Which is to say that controversies about the decline of the West slightly miss the point. Its society and its institutions, as well as its economic and commercial foundations, have already declined beyond the point where they can be rescued. What remains is a question of time. When I was at school we were were taught that certain chemical reactions were irreversible, and that’s not a bad metaphor for where we are today. It’s not that we can’t imagine theoretical conjunctions of events that might change things, it’s just that the inherent laws of politics, economics, and society rule them out.

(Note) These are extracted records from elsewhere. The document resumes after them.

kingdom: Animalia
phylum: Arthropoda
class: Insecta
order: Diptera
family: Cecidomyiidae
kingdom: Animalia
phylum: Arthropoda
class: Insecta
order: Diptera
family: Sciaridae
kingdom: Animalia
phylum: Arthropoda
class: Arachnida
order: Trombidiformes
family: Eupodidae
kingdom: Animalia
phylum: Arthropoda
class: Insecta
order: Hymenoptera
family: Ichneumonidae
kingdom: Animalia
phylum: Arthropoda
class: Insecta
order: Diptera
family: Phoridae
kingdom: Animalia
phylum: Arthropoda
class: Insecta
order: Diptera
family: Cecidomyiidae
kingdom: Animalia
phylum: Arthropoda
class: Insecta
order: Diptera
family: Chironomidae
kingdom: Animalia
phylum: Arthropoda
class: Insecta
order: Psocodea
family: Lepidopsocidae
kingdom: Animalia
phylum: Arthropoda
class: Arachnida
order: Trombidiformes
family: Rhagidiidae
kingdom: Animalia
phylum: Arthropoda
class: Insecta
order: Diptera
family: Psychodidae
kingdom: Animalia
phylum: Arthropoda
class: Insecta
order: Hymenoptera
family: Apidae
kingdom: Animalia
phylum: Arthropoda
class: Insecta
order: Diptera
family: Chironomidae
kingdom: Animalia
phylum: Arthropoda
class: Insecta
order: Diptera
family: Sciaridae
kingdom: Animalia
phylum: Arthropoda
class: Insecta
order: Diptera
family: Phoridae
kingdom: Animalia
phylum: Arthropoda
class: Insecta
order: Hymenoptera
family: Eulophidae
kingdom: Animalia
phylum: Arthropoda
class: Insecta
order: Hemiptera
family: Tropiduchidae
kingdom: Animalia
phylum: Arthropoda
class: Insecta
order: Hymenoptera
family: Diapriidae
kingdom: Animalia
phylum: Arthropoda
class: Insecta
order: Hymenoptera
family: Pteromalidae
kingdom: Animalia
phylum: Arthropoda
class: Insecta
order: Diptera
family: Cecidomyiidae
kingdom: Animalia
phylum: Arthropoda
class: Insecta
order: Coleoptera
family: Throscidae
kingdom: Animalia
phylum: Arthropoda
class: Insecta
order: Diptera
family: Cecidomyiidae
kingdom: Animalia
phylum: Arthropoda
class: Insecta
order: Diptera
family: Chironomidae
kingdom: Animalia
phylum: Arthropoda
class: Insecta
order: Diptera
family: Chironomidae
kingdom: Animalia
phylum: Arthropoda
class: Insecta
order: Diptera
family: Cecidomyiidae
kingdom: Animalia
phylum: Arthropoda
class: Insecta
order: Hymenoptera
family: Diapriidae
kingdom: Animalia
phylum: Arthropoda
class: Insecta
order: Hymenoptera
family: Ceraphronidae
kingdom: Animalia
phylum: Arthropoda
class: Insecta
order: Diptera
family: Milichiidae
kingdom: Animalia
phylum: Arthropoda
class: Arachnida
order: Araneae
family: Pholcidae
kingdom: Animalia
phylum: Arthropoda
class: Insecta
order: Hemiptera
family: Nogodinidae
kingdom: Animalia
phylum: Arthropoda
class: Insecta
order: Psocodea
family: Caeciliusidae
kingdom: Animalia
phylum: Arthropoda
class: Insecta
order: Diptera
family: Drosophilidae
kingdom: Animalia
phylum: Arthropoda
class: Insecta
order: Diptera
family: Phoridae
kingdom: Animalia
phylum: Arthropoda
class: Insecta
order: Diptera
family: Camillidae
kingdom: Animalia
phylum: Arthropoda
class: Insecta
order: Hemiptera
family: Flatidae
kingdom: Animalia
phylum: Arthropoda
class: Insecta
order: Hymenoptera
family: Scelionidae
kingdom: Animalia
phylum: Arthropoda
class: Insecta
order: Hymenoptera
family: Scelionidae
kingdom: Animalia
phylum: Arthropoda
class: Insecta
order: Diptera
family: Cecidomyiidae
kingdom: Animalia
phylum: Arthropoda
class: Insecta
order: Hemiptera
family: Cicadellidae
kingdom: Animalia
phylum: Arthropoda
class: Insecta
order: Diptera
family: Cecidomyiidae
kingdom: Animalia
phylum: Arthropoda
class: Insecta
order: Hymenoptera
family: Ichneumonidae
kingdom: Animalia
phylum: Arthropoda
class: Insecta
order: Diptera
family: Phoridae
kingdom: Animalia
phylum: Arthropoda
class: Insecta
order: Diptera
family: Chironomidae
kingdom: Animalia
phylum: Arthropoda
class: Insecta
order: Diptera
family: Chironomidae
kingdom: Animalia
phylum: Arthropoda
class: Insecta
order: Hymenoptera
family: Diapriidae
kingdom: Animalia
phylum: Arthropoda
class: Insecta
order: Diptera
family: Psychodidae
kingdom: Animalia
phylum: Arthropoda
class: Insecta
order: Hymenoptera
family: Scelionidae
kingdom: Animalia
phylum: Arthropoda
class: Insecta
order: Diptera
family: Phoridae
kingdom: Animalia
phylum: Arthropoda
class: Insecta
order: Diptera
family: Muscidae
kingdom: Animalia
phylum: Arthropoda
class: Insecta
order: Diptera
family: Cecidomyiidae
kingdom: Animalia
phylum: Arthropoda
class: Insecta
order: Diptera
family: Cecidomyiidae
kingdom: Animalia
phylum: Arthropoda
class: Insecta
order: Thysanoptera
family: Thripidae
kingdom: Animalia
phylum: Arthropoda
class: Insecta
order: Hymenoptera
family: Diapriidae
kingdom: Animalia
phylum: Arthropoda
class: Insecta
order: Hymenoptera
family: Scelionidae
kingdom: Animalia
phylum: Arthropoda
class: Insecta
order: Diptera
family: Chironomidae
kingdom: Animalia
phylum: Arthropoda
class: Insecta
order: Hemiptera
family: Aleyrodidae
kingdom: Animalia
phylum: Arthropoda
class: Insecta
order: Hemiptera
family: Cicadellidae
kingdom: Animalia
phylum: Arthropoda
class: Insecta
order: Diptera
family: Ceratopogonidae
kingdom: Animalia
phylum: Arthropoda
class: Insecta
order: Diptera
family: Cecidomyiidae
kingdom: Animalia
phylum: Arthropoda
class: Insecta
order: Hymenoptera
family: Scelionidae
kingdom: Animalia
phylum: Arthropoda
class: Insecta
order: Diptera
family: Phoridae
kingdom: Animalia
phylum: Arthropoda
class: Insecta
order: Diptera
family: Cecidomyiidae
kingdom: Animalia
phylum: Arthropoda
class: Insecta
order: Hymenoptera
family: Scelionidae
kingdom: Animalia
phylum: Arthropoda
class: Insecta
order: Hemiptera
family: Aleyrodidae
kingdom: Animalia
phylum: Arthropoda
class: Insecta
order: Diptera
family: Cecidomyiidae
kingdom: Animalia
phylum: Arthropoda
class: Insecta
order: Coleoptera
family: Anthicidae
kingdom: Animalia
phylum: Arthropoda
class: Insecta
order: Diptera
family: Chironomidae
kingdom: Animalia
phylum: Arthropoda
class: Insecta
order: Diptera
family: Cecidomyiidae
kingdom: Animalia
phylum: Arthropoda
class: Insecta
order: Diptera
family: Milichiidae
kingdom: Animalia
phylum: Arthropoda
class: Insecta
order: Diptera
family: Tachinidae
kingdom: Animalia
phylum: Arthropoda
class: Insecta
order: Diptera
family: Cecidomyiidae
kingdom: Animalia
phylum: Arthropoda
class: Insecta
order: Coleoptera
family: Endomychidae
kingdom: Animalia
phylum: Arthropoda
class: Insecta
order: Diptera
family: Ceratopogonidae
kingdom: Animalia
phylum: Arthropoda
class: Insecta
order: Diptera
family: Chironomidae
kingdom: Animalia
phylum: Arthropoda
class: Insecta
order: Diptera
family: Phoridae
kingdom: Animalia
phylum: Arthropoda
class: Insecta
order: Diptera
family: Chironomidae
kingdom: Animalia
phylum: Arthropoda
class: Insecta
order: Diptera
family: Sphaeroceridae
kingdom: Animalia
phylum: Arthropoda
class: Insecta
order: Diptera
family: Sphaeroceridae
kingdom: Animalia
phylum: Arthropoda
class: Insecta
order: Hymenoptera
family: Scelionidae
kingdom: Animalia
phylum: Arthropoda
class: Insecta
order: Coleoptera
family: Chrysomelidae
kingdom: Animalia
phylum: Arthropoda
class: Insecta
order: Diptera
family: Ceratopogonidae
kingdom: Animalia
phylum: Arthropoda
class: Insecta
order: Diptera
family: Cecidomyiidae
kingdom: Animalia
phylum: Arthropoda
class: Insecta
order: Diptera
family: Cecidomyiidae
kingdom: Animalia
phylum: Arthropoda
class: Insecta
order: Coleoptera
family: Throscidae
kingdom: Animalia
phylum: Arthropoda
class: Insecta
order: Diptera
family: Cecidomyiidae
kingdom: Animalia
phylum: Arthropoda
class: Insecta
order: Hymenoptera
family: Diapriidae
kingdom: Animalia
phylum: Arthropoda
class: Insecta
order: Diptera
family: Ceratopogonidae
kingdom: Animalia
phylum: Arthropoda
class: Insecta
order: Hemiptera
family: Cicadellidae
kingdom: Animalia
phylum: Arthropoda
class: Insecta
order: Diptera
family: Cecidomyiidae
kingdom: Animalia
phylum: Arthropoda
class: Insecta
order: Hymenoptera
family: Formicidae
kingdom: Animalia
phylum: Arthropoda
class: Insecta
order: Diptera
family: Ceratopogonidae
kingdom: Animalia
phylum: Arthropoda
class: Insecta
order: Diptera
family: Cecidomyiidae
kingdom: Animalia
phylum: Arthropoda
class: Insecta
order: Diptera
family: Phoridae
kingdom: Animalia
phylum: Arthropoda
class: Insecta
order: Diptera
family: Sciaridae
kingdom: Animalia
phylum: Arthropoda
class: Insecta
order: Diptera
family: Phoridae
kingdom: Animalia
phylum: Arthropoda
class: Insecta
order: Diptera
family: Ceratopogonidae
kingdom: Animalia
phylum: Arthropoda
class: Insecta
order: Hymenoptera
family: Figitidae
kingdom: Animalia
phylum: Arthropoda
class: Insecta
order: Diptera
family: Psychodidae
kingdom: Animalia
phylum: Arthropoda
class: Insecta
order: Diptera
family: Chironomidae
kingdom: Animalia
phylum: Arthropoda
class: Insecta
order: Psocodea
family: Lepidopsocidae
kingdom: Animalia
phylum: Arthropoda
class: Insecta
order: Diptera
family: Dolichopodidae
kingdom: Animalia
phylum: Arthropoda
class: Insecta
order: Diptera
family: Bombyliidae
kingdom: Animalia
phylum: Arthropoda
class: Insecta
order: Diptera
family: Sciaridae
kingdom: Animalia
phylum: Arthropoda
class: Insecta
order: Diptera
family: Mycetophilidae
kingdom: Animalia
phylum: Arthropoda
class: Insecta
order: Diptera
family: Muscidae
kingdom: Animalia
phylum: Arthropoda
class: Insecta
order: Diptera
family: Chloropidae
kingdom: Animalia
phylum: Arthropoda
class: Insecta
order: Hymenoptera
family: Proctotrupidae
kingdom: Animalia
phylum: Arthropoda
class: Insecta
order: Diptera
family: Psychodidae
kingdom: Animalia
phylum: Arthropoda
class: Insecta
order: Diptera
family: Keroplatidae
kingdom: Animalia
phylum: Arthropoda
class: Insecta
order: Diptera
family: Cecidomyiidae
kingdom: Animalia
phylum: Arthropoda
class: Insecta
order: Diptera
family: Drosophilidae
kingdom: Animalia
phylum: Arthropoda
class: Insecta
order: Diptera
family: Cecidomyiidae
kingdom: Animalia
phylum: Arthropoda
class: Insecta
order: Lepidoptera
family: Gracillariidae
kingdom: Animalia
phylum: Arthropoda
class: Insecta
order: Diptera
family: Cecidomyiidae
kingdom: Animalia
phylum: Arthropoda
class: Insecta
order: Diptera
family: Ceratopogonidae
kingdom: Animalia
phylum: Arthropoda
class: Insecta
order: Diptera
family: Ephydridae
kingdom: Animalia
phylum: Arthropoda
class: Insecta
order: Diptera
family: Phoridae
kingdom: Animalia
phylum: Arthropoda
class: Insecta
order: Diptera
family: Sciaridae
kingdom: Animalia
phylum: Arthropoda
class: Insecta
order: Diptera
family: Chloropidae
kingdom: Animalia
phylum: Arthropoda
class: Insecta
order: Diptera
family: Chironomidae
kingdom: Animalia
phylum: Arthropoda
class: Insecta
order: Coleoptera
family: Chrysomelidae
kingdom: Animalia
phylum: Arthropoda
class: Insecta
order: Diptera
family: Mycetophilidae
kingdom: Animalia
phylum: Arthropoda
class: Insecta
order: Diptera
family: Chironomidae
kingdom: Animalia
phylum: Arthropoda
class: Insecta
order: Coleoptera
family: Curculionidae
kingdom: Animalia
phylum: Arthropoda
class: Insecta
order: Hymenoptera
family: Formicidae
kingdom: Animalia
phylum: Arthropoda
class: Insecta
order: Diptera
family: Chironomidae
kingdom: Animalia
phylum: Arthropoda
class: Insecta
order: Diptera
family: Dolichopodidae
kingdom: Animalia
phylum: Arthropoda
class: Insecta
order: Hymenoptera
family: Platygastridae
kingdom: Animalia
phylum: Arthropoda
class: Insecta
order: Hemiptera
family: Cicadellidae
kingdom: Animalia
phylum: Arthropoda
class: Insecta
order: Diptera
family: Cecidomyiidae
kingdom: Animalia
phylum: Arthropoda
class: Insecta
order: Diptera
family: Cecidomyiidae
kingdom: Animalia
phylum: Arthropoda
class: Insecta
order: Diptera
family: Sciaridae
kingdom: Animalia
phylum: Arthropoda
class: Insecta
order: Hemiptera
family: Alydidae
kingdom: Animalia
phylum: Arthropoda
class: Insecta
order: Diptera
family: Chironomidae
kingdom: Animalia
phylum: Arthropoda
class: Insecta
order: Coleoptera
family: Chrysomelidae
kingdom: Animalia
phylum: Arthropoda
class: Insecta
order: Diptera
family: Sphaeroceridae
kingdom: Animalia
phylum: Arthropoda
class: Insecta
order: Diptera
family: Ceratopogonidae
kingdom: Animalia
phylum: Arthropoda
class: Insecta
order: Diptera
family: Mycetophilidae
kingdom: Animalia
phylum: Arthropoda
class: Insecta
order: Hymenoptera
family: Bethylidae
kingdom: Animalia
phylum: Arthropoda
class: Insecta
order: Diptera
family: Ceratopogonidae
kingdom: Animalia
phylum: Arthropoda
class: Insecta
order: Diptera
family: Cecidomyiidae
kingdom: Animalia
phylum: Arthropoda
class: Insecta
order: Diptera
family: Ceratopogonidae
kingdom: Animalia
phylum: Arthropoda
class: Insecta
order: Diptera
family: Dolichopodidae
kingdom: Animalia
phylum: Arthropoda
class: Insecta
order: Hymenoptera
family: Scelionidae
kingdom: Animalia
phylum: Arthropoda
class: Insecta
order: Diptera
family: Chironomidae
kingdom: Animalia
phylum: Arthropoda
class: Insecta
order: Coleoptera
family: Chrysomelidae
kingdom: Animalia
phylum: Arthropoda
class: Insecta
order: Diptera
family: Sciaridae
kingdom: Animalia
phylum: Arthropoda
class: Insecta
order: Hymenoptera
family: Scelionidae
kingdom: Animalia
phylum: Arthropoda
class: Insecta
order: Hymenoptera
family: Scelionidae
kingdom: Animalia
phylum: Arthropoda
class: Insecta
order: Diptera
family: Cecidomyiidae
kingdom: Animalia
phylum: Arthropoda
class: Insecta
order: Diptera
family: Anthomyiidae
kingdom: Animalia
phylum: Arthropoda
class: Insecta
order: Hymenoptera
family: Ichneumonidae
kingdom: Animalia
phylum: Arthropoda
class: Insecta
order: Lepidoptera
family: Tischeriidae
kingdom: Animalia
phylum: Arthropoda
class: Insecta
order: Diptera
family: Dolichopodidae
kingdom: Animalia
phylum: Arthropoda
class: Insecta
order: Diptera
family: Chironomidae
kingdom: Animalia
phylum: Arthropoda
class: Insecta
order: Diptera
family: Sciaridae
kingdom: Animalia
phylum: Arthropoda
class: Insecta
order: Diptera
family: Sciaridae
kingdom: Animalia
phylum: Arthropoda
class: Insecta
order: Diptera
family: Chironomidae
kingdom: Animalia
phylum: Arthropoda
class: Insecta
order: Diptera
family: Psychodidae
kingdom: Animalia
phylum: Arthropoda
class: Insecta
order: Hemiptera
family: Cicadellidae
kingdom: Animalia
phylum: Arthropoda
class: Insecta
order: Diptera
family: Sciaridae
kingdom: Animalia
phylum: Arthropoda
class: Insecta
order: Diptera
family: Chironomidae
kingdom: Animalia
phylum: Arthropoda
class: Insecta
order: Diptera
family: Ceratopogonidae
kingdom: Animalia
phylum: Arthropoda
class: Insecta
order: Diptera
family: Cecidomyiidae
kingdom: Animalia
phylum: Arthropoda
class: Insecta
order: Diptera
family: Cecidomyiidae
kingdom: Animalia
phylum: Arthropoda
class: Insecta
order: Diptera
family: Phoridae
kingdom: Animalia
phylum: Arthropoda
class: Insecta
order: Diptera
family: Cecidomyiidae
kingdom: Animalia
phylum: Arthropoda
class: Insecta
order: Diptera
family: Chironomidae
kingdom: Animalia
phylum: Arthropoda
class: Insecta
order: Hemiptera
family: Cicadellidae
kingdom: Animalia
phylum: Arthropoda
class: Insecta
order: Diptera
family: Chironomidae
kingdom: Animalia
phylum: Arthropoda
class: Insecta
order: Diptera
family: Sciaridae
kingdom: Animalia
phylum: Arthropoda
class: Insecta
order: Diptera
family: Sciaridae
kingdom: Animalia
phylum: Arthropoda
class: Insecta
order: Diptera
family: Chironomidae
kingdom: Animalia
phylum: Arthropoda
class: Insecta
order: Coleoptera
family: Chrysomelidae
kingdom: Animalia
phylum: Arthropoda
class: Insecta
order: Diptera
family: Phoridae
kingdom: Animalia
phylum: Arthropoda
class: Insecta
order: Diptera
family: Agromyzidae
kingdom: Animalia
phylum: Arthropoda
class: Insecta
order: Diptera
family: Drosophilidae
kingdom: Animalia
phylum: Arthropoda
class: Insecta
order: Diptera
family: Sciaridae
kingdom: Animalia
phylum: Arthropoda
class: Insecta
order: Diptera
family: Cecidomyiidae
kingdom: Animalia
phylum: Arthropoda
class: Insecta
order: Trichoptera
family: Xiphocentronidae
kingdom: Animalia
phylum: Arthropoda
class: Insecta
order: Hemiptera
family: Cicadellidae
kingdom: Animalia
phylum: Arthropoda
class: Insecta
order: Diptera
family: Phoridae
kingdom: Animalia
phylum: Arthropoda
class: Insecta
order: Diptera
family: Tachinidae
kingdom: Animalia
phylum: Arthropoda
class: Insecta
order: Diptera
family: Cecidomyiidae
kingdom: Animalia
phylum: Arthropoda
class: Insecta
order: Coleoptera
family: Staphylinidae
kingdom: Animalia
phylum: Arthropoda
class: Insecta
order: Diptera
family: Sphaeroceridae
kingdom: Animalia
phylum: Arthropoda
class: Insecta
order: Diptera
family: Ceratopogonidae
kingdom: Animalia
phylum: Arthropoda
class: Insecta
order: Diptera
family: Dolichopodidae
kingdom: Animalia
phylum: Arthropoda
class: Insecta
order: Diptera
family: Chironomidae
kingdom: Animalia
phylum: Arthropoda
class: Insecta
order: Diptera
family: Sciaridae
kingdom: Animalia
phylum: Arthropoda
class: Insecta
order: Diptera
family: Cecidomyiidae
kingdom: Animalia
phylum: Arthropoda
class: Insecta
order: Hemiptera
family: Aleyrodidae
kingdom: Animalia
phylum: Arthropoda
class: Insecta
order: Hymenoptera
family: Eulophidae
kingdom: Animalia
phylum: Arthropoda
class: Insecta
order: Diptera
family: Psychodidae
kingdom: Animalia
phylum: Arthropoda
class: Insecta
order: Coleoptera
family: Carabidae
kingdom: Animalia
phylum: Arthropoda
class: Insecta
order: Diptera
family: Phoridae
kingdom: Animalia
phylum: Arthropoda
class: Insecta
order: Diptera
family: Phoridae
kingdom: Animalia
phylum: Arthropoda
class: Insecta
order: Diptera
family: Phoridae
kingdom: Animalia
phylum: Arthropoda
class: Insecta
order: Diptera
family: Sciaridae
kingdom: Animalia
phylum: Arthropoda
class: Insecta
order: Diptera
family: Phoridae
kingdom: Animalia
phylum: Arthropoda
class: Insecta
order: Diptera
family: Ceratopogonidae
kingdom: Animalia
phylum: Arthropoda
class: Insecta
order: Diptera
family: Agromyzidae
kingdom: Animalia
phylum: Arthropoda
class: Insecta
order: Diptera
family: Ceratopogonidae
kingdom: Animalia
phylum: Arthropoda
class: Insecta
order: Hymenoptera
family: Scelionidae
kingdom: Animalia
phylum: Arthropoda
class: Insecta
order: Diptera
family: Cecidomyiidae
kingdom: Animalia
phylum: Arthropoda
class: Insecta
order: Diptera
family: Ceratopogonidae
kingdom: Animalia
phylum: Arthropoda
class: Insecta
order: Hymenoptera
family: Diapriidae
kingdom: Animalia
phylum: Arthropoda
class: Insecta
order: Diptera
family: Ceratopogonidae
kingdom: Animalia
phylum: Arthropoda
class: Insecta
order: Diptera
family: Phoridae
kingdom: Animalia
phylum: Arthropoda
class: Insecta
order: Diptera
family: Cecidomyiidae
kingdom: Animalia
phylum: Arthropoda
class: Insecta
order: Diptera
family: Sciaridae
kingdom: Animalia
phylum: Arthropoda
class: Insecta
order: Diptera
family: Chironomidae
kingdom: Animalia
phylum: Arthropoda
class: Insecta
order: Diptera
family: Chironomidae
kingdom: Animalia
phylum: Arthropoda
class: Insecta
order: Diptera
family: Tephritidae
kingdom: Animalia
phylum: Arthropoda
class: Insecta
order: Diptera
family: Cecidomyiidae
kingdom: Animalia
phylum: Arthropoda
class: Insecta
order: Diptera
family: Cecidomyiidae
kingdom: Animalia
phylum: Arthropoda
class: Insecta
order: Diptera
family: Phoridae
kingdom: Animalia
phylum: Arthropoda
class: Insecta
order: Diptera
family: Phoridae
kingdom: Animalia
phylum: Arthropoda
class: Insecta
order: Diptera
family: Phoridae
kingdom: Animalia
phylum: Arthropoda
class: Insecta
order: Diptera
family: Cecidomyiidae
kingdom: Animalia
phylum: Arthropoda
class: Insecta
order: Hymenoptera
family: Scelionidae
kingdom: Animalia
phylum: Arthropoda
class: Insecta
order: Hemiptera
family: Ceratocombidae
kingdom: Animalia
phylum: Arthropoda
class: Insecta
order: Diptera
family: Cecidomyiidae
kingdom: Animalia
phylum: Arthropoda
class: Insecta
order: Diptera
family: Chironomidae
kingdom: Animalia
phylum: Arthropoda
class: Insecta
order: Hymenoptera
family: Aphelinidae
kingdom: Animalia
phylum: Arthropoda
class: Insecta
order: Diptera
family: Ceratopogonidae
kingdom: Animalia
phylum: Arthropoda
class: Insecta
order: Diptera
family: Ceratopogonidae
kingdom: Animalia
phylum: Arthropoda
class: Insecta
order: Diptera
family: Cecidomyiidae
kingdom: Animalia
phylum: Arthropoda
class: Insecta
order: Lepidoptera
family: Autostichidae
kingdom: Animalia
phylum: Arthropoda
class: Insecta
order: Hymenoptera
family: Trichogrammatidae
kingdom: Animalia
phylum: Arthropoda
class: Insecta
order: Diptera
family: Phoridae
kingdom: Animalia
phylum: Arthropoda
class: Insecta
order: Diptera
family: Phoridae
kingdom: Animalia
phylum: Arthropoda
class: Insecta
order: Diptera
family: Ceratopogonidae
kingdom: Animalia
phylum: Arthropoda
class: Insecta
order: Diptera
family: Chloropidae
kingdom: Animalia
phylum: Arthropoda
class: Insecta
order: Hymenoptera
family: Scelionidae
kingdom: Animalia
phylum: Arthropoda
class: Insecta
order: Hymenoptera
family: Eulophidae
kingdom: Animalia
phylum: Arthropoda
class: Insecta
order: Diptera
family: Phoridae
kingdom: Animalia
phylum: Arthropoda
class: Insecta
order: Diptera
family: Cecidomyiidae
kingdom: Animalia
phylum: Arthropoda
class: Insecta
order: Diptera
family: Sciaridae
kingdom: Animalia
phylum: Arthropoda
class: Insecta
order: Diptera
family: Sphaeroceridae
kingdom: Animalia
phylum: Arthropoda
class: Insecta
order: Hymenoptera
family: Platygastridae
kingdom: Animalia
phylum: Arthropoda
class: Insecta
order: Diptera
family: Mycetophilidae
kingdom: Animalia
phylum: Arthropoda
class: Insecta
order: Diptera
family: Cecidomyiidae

Well, that’s cheerful, isn’t it? What are we going to do then? Well, we can start by acknowledging reality: the hour is getting late, and it’s not a time to talk falsely. Forty years of globalised neoliberalism have broken our societies, our economies and our political systems, and we no longer have the ability to put them back together.
This doesn’t mean that we can’t, and shouldn’t, try to do things at a personal level. In an essay last year, I suggested that we needed to start cultivating (or re-cultivating) the mindset that has seen people through harsh times before, that of doing the right thing in the absence of any real hope for the future, because it was the right thing. One of the examples I gave was the French Resistance, and it’s worth pointing out that Samuel Beckett, whom I mentioned earlier, served with distinction in the Resistance and was honoured by the French state after the War. (Indeed, the war years explain much more of the atmosphere of his work than is commonly realised.) So let’s end with a citation from the conclusion of one of his bleakest (!) works, The Unnameable:
You must go on. I can’t go on. I will go on.